The 2017 Cadillac CTS is the First to Sport Vehicle to Vehicle Technology
Many of us by now are familiar with V2X, or vehicle-to-infrastructure communications. In fact, we recently discussed how the significant impact Audi’s technology that gives drivers access to traffic-light information would be a perfect score for the aftermarket. GM, through its Cadillac division, is now launching the first application of Vehicle to Vehicle technology. It gives the Cadillac CTS the ability to communicate with other Cadillac CTSs (for now) and more vehicles as the technology gets out of the gate. Hey, we have to start somewhere… According to Cadillac, these V2V-equipped vehicles share information that can be used to alert drivers to upcoming potential hazards, laying the groundwork for a connected, safer future.
Cadillac’s V2V solution uses Dedicated Short-Range Communications (DSRC) and GPS that can handle 1,000 messages per second from vehicles up to nearly 1,000 feet away. For example, when a car approaches an urban intersection, the technology scans the vicinity for other ‘online’ vehicles and tracks their positions, directions, and speeds. Then, the system warns of potential hazards that may otherwise be invisible to the driver. According to Richard Brekus, Cadillac’s global director of product strategy, “V2V essentially enables the car to sense around corners. Connecting vehicles through vehicle-to-vehicle holds tremendous potential, as this technology enables the car to acquire and analyze information outside the bounds of the driver’s field of vision. As an early mover, we look forward to seeing its benefit multiply as more V2V-equipped vehicles hit the road.”

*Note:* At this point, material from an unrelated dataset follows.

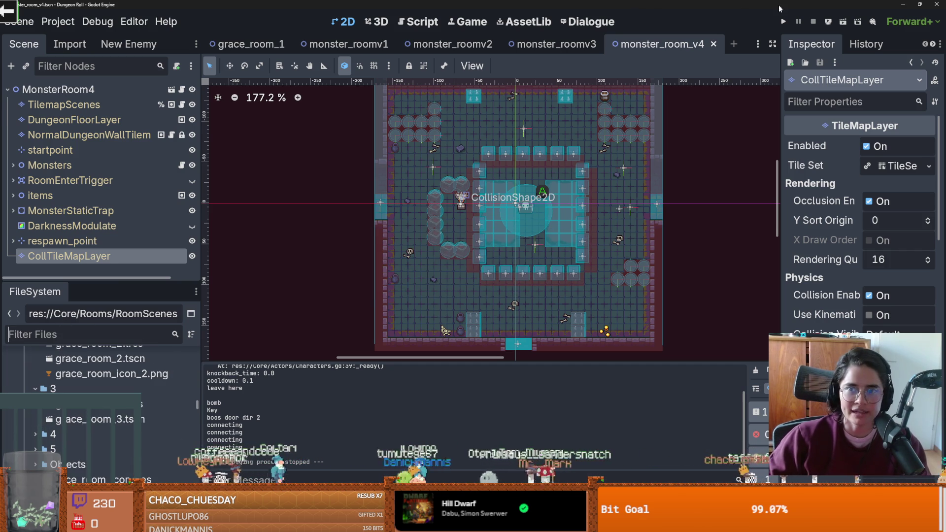
key(F5)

As people discover this technology, the aftermarket would be a prime candidate for integrating the communications systems into our current vehicles. For example, wouldn’t it be nice to get a warning if there were black ice around the corner, and the vehicle traveling around it right before you notified your vehicle about the hazard? Cadillac points out that vehicle to vehicle-enabled data alerts drivers of potentially hazardous situations ahead, giving them additional time to react. Common hazardous scenarios that prompt alerts are hard braking, slippery conditions, and disabled vehicles. Through the next-generation Cadillac user-experience infotainment system CUE, drivers can customize alerts to show in the instrument cluster and available heads-up display.